With the actual hardware on IP, and the streams themselves on IP, the next building block of agility is mobility. Laptops, tablets, and smart phones now become portable control rooms. This is where the needs of the users begin to transcend technology that at first provided a more institutionally affordable approach and the way control rooms are used sees real evolution. Remote access to video streams the ability to route those streams means that stakeholders and decision makers can have live access and make real-time decisions.

But the agile control room also brings new challenges.

Once packetized for IP transport, audio and video are just data. But they are data that must be synchronous in order to work as a stream. IP data is not necessarily synchronous. This means that manufacturers of AV over IP hardware must make provisions for this, or the IP technology infrastructure must be able to identify the AV data and provide for its synchronization. Manufacturers such as AMX (through their purchase of SVSi) and ZeeVee make provision in their hardware to handle the synchronization. Alternatively, the IEEE standard AVB/TSN puts this in the hands of the switches so that the AV hardware doesn’t need to all come from the same manufacturer.

Another challenge that arises with agility is security. Traditional control rooms meant that the streams were moving point-to-point on dedicated copper, physically located inside a facility. Cyber security was not a relevant concern. With AV streams not only leaving the building, but traveling over IP, securing both the control and the content itself becomes a key element to a successful system. Ideally, as the agile control system is being implemented on the institution’s network infrastructure, it adheres to the security standards and policies of the network. But this also requires both the equipment manufacturers and the integrators to understand cyber security and the policies of the end customer.

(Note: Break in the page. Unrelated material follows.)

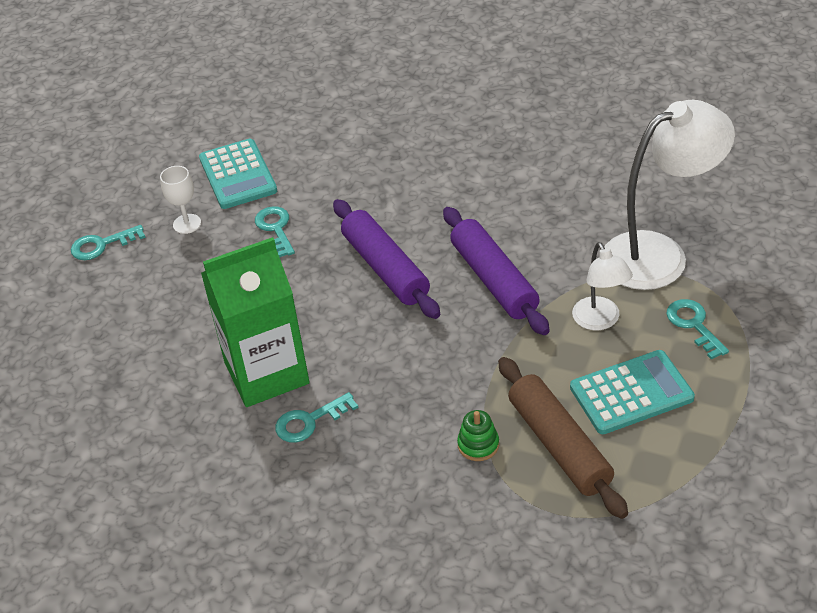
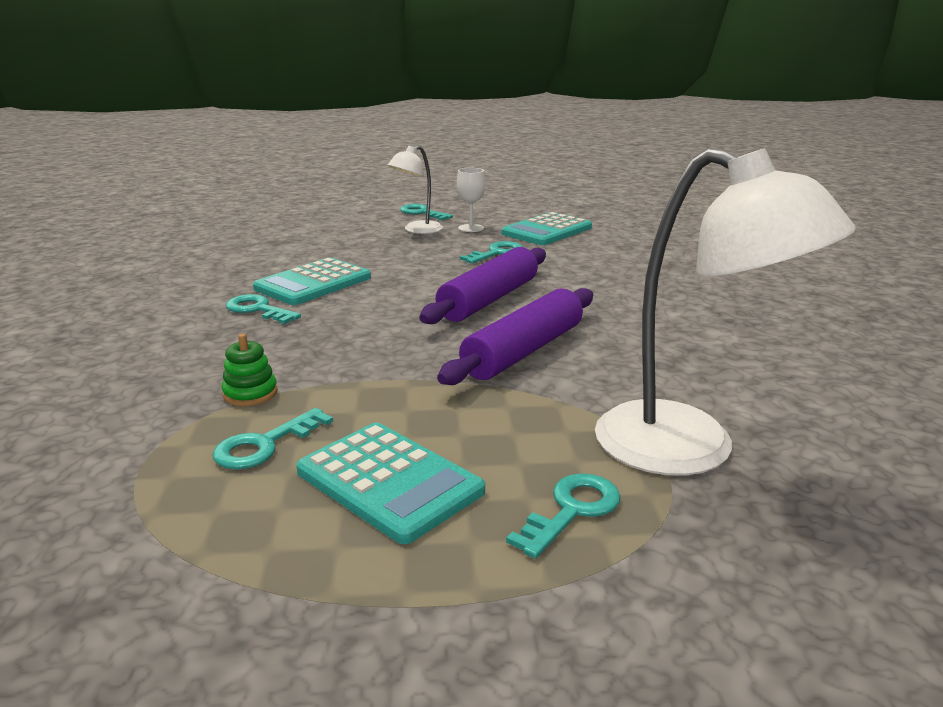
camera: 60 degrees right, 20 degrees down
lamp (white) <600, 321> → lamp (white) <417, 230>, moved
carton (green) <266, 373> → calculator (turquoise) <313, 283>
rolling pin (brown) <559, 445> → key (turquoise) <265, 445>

Latency and image quality are of utmost importance in mission critical applications. Traditional copper meant that this was typically not a factor, but high image quality means high resolution and color space. In terms of IP that means more data and therefore larger bandwidth streams. Very large bandwidth networks help but data compression may very well be necessary. Compression can be effective but can also introduce artifacts which can potentially imped quality. Latency also becomes a factor. Packetizing, distributing, and de-packetizing the streams are not instantaneous processes, they add latency. Compressing and decompressing signals adds latency. Further processing such as tiling or scaling also adds latency. But good implementation and quality technologies can minimize this. While there is no possible IP based approach that can result in zero latency, many can provide latency that is less than a frame (16ms for 4K60) in a LAN network.